INFORMATION SHOWN:
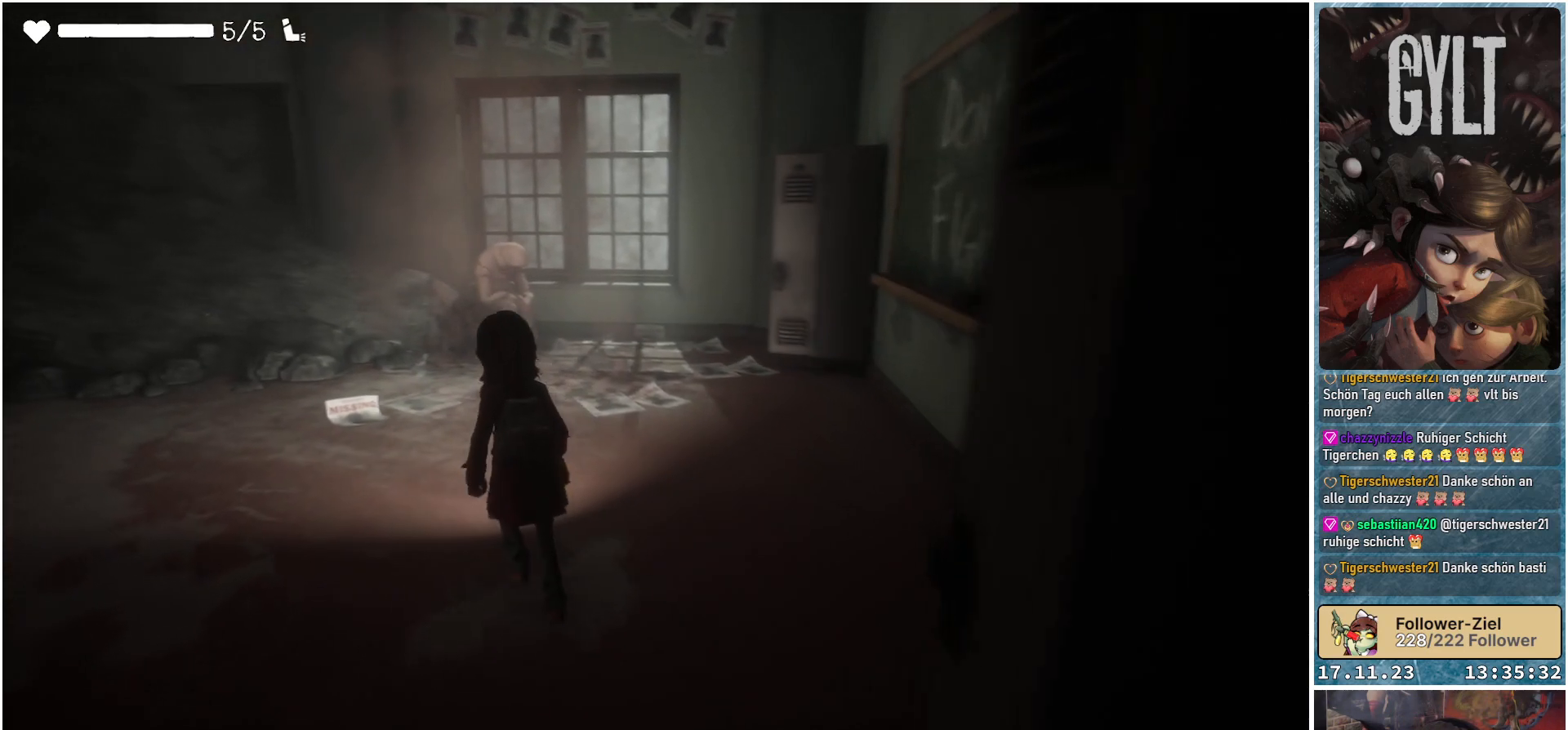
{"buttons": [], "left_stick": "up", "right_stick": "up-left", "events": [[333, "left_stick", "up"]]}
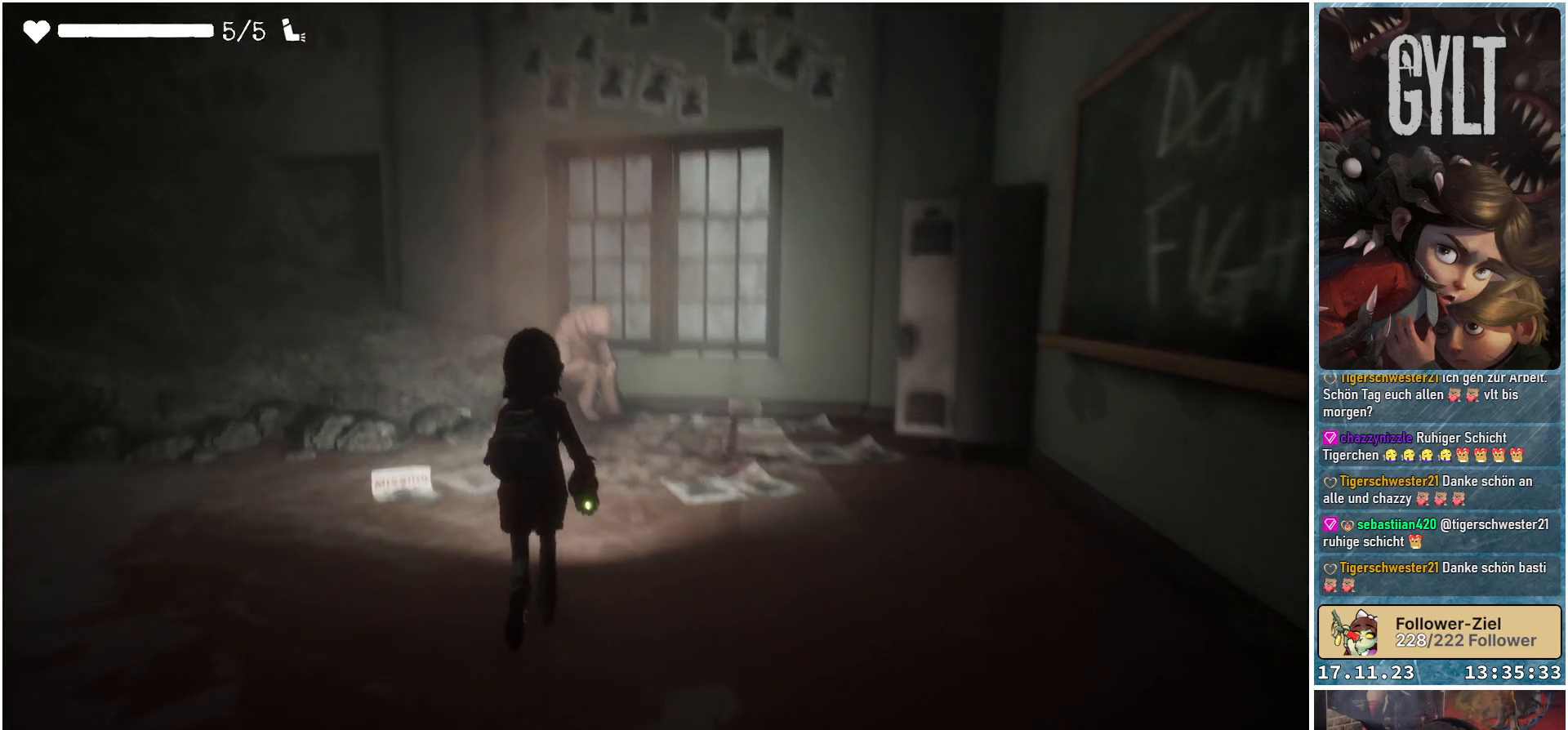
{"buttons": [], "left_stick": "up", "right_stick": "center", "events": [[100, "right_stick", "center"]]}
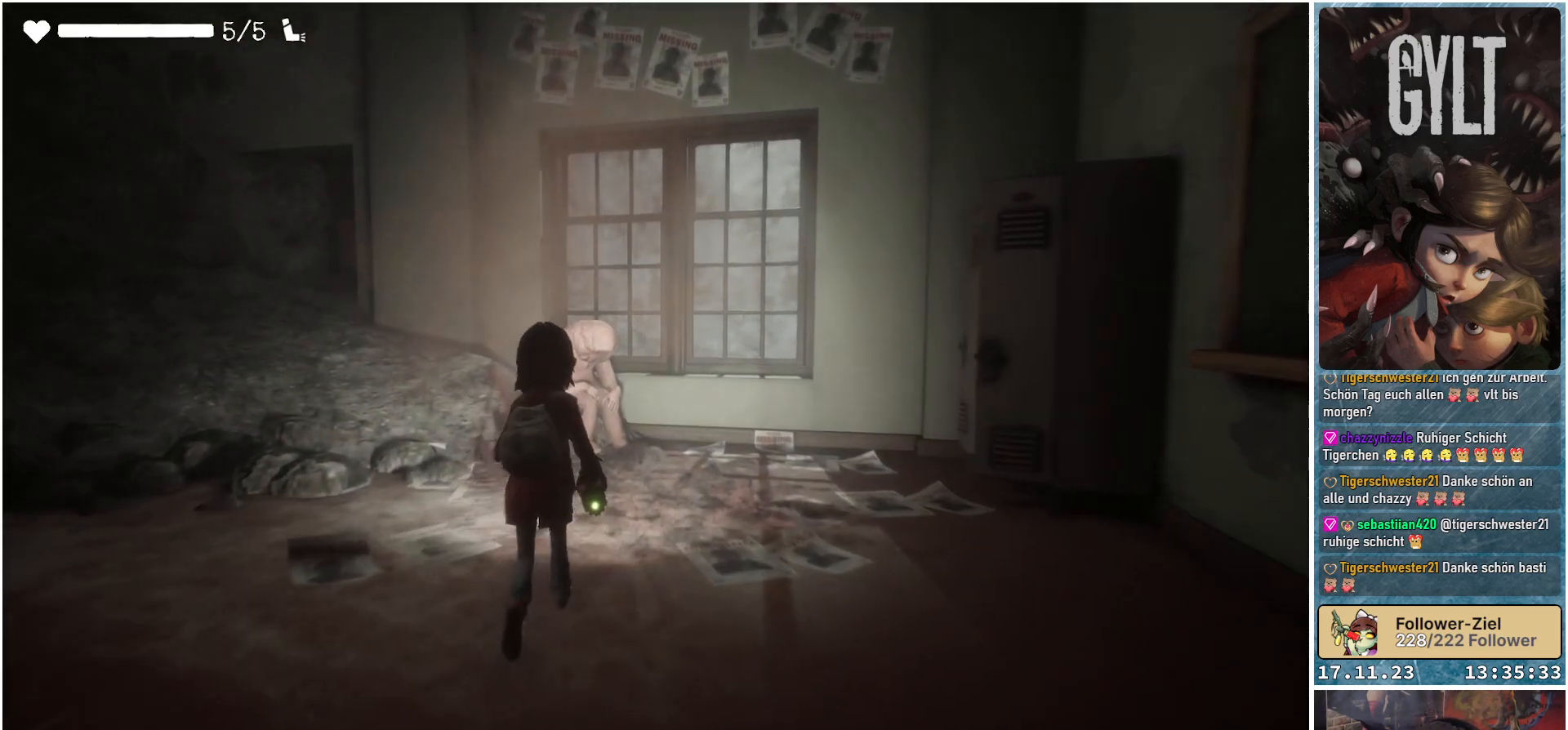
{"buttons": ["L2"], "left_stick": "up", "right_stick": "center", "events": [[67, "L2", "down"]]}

WHAT TO DO: Quote the listing above in full, except for the pictures.

EXERCISE SOLUTION:
{"buttons": [], "left_stick": "up", "right_stick": "up-left", "events": [[333, "left_stick", "up"]]}
{"buttons": [], "left_stick": "up", "right_stick": "center", "events": [[100, "right_stick", "center"]]}
{"buttons": ["L2"], "left_stick": "up", "right_stick": "center", "events": [[67, "L2", "down"]]}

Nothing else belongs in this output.